Design/methodology/approach
The author employs neo‐liberalism and its related mentality of governmentality to develop an analysis of how corporate governance and reforms such as SOX are socially constructed through autonomous agents, including managers and accountants, and various power relationships that comprise government.
Findings
This paper theorizes that legislative reform, such as SOX, represents pervasive mechanisms of disclosure, surveillance and power, and an insurance rationality designed to manage the new and significant risks of corporate governance.
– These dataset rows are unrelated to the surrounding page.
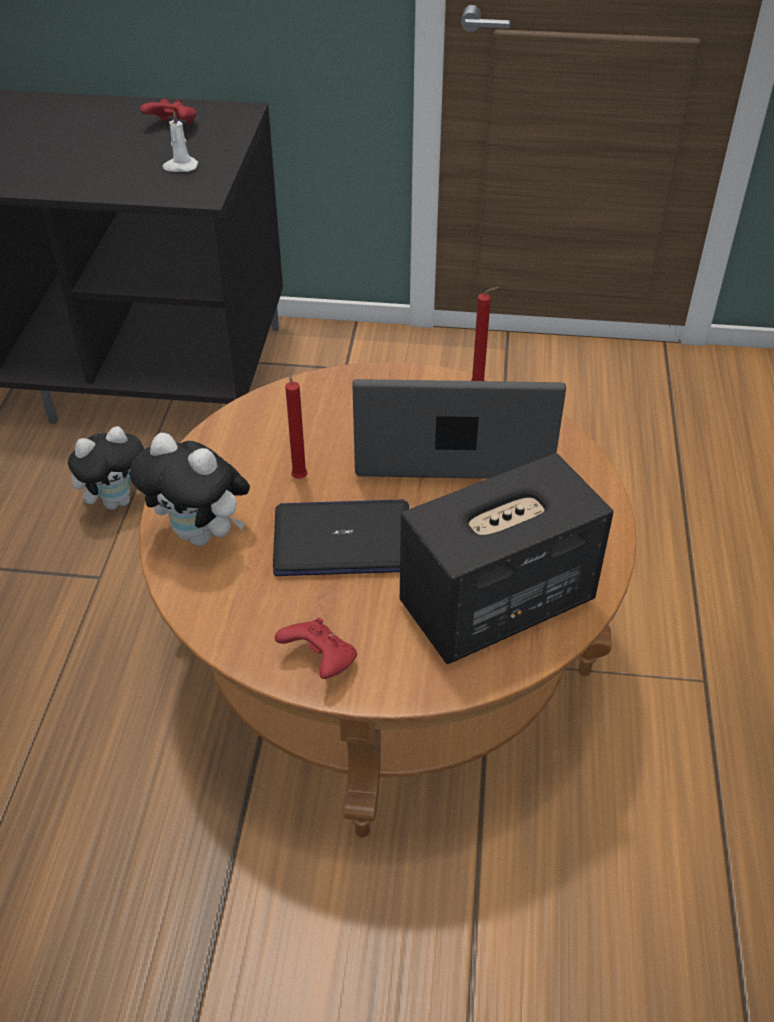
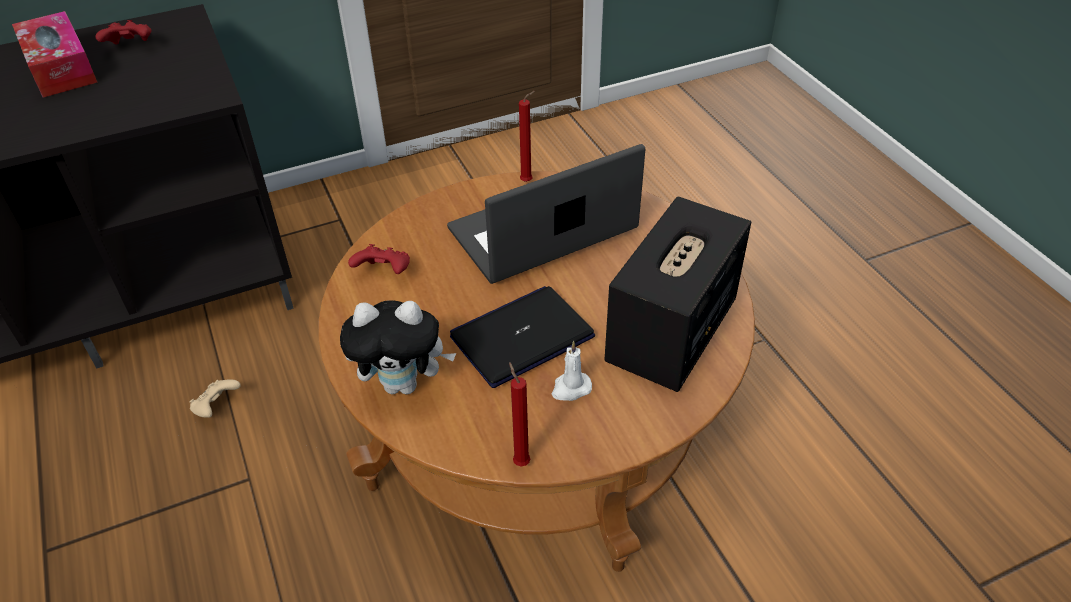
camera: 30 degrees left, 0 degrees up
plush toy [68,426,144,510] -> beige game controller [190,379,241,418]
white candle [162,111,198,172] -> white candle moved to [552,341,592,401]
red game controller [275,618,357,679] -> red game controller moved to [348,244,410,274]
red candle [285,365,308,479] -> red candle moved to [509,362,531,466]
none -> tissue box [12,11,98,97]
A framework is established which conceptualizes SOX as the intersection of neo‐liberalism, political rationalities and governmental techniques, and accounting practices which lead to the elements of security, quantification and shareholder value. Through this framework a model of risk as governance is developed that examines SOX through technologies of the self, calculation and insurance, designed to act upon managers using knowledge about control or financial statement weaknesses. Such mechanisms identify corporate governance risks, which can be acted upon by outside experts, such as accountants.
Originality/value
The major inference from this paper is that corporate governance research in accounting should pursue new lines of inquiry, which will permit the more profitable extension of existing research. Such inquiry should focus less on empirical corporate governance factors and more on the relationships, and power constructs of corporate governance, as well as how legislative reforms employ tactics to normalize the behaviour of not only managers, but also accountants.